▸ Passage:
VoxForge
Hi, All,
I am trying to find the best phoneme pronunciation for a big
database. I have all the word level transcriptions and a dictionary. I
first used HLed to create the initial phoneme level transcription. In
this processing, only the first pronunciation of each word is used by
HLed. Then, I did a flat start initialization of all the phone models,
then used HERest to do the embedded training. I started from 1 mixture
models, and gradually splitted the models into 2, 4, 6, 8, 12, 16
mixtures. In this whole processing, the initial phoneme transcription
was used. After 16 mixture models were created, I began forced alignment
using HVite. I only needed to find the best pronunciations, not the
time stamps. But it looks strange to me that the output phoneme
transcription is exactly the same as the initial transcription. This was
found by HResults.
I tried different mixture models. I tried 2 mixture models,
and 4 mixture models, but still the same. I do not even know is this a
good thing or bad thing and any possible reasons. I noticed that in my
dictionary, though there were many words with multiple pronunciations,
those pronunciations did not differ much. Maybe that's the reason??? I don't know if it
means the initial transcriptions are already good , and the models are
already well trained, or it means the models are bad...
Can anybody give me any possible reasons?
Mike
--- (Edited on 5/20/2014 12:42 am [GMT-0500] by weedwind) ---

▸ Dataset:
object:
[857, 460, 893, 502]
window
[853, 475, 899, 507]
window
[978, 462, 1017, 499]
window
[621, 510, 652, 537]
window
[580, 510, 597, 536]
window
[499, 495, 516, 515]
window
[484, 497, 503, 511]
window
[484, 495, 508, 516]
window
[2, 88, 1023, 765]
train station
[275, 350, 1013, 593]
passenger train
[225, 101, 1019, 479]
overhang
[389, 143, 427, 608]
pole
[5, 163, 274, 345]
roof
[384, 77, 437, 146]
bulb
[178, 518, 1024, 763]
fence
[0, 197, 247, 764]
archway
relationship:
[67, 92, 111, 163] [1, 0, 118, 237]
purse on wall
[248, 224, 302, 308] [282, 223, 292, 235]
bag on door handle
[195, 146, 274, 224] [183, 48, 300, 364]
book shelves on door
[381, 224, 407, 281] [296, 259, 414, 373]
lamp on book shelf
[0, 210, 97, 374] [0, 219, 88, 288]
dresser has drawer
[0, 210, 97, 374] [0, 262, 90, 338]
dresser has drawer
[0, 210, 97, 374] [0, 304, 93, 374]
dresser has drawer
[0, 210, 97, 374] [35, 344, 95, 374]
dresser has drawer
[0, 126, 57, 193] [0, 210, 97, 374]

▸ What the task requires: Retype the stretch of the forced-alignment post from "I tried different" through "any possible reasons?", with every word and mark unchanged. Rely only on the forced-alignment post, not on the entries.

▸ Solution to the problem:
I tried different mixture models. I tried 2 mixture models,
and 4 mixture models, but still the same. I do not even know is this a
good thing or bad thing and any possible reasons. I noticed that in my
dictionary, though there were many words with multiple pronunciations,
those pronunciations did not differ much. Maybe that's the reason??? I don't know if it
means the initial transcriptions are already good , and the models are
already well trained, or it means the models are bad...
Can anybody give me any possible reasons?